'''

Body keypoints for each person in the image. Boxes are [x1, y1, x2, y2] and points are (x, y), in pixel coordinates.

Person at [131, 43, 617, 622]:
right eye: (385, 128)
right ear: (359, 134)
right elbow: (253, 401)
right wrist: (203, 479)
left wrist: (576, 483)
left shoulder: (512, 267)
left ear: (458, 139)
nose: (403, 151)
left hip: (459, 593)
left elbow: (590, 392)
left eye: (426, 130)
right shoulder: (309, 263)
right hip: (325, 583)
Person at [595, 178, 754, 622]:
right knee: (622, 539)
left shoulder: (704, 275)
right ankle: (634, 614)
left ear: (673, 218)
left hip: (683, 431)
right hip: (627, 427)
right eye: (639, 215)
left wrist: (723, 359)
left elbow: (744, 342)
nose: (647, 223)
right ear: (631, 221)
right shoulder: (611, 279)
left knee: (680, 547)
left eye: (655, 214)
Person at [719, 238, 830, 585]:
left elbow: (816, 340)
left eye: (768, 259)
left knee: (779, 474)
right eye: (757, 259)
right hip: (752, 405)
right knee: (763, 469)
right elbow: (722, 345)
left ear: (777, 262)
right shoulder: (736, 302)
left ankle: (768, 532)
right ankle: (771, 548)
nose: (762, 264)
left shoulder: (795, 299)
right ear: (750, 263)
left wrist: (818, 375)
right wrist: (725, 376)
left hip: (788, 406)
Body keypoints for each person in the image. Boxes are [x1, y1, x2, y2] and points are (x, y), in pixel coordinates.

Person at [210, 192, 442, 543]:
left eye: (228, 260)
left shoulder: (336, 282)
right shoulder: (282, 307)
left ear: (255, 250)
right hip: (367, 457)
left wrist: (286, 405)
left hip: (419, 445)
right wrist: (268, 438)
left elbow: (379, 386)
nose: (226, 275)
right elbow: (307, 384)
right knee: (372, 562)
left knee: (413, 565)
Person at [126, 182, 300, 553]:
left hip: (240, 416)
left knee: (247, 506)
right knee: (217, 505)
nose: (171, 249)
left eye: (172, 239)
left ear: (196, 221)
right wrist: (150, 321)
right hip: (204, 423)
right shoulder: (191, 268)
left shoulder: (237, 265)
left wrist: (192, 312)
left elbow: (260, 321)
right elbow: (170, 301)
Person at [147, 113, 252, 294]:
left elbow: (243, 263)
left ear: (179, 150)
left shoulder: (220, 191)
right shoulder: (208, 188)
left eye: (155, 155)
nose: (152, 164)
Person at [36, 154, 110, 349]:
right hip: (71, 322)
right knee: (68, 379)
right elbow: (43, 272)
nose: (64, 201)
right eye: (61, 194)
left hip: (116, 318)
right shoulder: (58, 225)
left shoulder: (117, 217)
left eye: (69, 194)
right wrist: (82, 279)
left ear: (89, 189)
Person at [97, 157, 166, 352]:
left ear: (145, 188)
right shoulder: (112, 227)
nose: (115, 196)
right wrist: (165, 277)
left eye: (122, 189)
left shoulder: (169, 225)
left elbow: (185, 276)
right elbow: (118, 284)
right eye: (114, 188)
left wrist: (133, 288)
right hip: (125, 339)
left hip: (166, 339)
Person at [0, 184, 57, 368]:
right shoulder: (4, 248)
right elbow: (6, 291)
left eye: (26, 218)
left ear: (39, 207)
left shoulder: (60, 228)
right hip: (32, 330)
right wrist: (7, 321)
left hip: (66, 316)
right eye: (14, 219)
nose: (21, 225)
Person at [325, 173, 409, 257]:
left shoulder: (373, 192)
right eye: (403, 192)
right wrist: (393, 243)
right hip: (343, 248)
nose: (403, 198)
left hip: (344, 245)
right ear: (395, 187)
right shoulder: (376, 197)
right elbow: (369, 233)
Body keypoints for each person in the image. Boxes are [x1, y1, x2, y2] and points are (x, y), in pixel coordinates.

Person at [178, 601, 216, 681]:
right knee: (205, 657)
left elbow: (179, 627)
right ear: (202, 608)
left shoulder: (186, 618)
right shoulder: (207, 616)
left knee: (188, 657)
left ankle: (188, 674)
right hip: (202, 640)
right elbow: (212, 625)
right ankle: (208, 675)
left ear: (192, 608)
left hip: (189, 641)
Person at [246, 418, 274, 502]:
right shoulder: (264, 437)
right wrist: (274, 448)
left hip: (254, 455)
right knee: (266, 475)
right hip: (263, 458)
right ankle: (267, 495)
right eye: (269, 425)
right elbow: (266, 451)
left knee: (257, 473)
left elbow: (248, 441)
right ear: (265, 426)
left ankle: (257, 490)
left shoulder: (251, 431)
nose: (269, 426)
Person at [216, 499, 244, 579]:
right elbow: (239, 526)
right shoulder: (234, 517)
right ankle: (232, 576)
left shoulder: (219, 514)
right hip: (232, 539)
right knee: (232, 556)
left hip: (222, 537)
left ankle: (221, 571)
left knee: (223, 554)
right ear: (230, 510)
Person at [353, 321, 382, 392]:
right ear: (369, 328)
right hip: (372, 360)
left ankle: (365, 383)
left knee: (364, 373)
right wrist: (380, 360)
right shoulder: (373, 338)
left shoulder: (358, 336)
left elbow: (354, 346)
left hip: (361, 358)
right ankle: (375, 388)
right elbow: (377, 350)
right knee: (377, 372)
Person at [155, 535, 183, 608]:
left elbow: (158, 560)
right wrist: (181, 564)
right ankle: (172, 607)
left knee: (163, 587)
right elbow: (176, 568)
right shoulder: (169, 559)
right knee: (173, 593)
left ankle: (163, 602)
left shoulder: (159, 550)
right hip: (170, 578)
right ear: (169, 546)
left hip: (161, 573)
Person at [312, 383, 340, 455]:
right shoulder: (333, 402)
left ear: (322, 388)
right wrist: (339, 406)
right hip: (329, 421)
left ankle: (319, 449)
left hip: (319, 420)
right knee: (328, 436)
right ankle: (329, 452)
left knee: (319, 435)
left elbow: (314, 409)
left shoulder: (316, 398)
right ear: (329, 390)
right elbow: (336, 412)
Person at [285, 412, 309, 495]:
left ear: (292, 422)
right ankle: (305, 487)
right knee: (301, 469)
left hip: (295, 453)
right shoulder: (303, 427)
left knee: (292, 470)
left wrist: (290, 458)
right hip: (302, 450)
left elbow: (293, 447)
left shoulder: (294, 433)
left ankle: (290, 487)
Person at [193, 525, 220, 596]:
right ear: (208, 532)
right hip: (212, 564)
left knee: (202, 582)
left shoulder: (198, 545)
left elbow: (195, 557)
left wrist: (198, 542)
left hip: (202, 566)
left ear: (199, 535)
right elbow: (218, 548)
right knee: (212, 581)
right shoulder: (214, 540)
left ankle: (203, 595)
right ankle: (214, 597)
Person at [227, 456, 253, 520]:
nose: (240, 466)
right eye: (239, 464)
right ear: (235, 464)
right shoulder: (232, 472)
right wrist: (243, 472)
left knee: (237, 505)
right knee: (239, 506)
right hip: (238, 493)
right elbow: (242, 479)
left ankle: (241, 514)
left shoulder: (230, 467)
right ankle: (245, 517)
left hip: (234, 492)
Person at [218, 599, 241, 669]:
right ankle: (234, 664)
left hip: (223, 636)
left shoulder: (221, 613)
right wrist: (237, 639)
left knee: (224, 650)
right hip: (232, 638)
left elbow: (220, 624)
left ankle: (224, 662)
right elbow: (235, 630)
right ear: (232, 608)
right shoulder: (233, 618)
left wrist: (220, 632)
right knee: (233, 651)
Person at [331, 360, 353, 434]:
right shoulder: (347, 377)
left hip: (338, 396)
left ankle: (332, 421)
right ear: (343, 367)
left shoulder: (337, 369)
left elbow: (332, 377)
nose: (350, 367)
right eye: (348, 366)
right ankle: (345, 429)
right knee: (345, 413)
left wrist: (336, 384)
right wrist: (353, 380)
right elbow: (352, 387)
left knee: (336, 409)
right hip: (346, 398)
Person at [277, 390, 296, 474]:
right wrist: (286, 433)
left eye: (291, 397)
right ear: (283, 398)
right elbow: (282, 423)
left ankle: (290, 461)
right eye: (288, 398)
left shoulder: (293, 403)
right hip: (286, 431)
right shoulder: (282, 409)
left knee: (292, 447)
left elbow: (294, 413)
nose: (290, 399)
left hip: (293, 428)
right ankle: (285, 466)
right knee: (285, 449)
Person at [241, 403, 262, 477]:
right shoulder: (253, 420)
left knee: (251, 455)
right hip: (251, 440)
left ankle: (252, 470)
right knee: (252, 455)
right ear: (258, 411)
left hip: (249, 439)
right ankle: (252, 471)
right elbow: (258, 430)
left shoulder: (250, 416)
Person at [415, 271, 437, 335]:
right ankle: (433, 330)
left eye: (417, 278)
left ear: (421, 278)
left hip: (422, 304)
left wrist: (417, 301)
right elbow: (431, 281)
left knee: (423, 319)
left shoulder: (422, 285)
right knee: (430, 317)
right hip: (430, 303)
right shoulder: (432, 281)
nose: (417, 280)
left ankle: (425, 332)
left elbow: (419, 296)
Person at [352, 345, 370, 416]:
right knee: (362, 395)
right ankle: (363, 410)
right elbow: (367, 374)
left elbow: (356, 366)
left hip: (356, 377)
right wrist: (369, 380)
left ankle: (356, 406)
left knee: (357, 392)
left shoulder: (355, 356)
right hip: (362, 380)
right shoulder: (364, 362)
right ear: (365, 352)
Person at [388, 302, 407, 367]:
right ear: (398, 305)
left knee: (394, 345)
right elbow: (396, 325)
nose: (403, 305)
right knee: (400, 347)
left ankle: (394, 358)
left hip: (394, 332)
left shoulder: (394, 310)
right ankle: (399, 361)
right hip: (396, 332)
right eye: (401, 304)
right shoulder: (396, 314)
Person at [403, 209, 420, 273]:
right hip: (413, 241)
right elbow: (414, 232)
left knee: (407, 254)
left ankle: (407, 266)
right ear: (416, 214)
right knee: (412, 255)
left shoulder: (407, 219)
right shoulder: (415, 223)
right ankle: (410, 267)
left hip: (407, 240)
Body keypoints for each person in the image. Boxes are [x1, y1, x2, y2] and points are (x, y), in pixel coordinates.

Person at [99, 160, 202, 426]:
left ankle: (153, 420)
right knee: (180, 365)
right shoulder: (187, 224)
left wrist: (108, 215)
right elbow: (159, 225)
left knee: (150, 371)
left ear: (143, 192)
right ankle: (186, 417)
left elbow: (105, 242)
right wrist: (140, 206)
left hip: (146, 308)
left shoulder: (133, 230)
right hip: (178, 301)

'''

→ **EXERCISE AIM**
Reproduce exactly the first line of the listing and every line after it, through the one containing "right ear: (631, 221)". Nothing else belongs in the output.

→ **TASK SOLUTION**
Body keypoints for each person in the image. Boxes are [x1, y1, x2, y2] and points are (x, y), in pixel coordinates.

Person at [131, 43, 617, 622]:
right eye: (385, 128)
right ear: (359, 134)
right elbow: (253, 401)
right wrist: (203, 479)
left wrist: (576, 483)
left shoulder: (512, 267)
left ear: (458, 139)
nose: (403, 151)
left hip: (459, 593)
left elbow: (590, 392)
left eye: (426, 130)
right shoulder: (309, 263)
right hip: (325, 583)
Person at [595, 178, 754, 622]:
right knee: (622, 539)
left shoulder: (704, 275)
right ankle: (634, 614)
left ear: (673, 218)
left hip: (683, 431)
right hip: (627, 427)
right eye: (639, 215)
left wrist: (723, 359)
left elbow: (744, 342)
nose: (647, 223)
right ear: (631, 221)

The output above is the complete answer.